** Data section **
>> start

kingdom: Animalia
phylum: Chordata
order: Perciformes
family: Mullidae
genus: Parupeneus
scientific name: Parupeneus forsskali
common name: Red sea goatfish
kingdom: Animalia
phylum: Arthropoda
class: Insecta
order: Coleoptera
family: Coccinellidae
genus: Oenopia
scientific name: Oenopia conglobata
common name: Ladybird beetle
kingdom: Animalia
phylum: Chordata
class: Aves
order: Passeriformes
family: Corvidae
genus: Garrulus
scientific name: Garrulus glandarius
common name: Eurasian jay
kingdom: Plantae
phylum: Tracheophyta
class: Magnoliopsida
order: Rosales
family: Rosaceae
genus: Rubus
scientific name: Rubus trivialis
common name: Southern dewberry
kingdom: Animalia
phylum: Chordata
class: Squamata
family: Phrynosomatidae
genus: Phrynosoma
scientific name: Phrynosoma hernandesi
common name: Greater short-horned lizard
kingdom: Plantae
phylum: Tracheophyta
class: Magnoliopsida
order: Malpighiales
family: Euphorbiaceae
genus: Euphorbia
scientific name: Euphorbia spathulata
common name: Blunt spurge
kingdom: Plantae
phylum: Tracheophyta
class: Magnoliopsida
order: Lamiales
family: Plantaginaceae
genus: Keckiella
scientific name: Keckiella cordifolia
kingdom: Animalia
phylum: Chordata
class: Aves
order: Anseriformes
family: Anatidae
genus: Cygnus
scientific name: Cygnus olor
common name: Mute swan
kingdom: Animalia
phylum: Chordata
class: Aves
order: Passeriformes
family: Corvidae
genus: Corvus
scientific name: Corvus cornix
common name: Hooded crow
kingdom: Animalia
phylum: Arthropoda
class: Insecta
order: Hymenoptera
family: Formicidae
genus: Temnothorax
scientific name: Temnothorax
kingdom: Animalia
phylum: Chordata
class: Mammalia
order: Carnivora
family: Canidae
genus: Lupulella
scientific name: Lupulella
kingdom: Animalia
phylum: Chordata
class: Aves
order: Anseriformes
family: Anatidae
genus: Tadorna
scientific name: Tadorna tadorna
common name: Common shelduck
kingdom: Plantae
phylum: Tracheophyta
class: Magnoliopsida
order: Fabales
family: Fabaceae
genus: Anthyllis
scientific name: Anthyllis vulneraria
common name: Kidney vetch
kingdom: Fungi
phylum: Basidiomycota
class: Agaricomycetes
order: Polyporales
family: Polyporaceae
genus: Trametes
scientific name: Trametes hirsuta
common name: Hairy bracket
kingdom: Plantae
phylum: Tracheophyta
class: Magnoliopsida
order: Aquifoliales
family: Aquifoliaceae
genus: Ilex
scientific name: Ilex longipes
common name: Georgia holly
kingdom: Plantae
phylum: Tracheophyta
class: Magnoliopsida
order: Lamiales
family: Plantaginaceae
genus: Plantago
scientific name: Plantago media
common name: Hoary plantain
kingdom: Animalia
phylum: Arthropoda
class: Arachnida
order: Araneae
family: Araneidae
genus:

>> end

** Goal **
Could you print every line of all the entries above, word for word and in the same order?

** Answer to this problem **
kingdom: Animalia
phylum: Chordata
order: Perciformes
family: Mullidae
genus: Parupeneus
scientific name: Parupeneus forsskali
common name: Red sea goatfish
kingdom: Animalia
phylum: Arthropoda
class: Insecta
order: Coleoptera
family: Coccinellidae
genus: Oenopia
scientific name: Oenopia conglobata
common name: Ladybird beetle
kingdom: Animalia
phylum: Chordata
class: Aves
order: Passeriformes
family: Corvidae
genus: Garrulus
scientific name: Garrulus glandarius
common name: Eurasian jay
kingdom: Plantae
phylum: Tracheophyta
class: Magnoliopsida
order: Rosales
family: Rosaceae
genus: Rubus
scientific name: Rubus trivialis
common name: Southern dewberry
kingdom: Animalia
phylum: Chordata
class: Squamata
family: Phrynosomatidae
genus: Phrynosoma
scientific name: Phrynosoma hernandesi
common name: Greater short-horned lizard
kingdom: Plantae
phylum: Tracheophyta
class: Magnoliopsida
order: Malpighiales
family: Euphorbiaceae
genus: Euphorbia
scientific name: Euphorbia spathulata
common name: Blunt spurge
kingdom: Plantae
phylum: Tracheophyta
class: Magnoliopsida
order: Lamiales
family: Plantaginaceae
genus: Keckiella
scientific name: Keckiella cordifolia
kingdom: Animalia
phylum: Chordata
class: Aves
order: Anseriformes
family: Anatidae
genus: Cygnus
scientific name: Cygnus olor
common name: Mute swan
kingdom: Animalia
phylum: Chordata
class: Aves
order: Passeriformes
family: Corvidae
genus: Corvus
scientific name: Corvus cornix
common name: Hooded crow
kingdom: Animalia
phylum: Arthropoda
class: Insecta
order: Hymenoptera
family: Formicidae
genus: Temnothorax
scientific name: Temnothorax
kingdom: Animalia
phylum: Chordata
class: Mammalia
order: Carnivora
family: Canidae
genus: Lupulella
scientific name: Lupulella
kingdom: Animalia
phylum: Chordata
class: Aves
order: Anseriformes
family: Anatidae
genus: Tadorna
scientific name: Tadorna tadorna
common name: Common shelduck
kingdom: Plantae
phylum: Tracheophyta
class: Magnoliopsida
order: Fabales
family: Fabaceae
genus: Anthyllis
scientific name: Anthyllis vulneraria
common name: Kidney vetch
kingdom: Fungi
phylum: Basidiomycota
class: Agaricomycetes
order: Polyporales
family: Polyporaceae
genus: Trametes
scientific name: Trametes hirsuta
common name: Hairy bracket
kingdom: Plantae
phylum: Tracheophyta
class: Magnoliopsida
order: Aquifoliales
family: Aquifoliaceae
genus: Ilex
scientific name: Ilex longipes
common name: Georgia holly
kingdom: Plantae
phylum: Tracheophyta
class: Magnoliopsida
order: Lamiales
family: Plantaginaceae
genus: Plantago
scientific name: Plantago media
common name: Hoary plantain
kingdom: Animalia
phylum: Arthropoda
class: Arachnida
order: Araneae
family: Araneidae
genus:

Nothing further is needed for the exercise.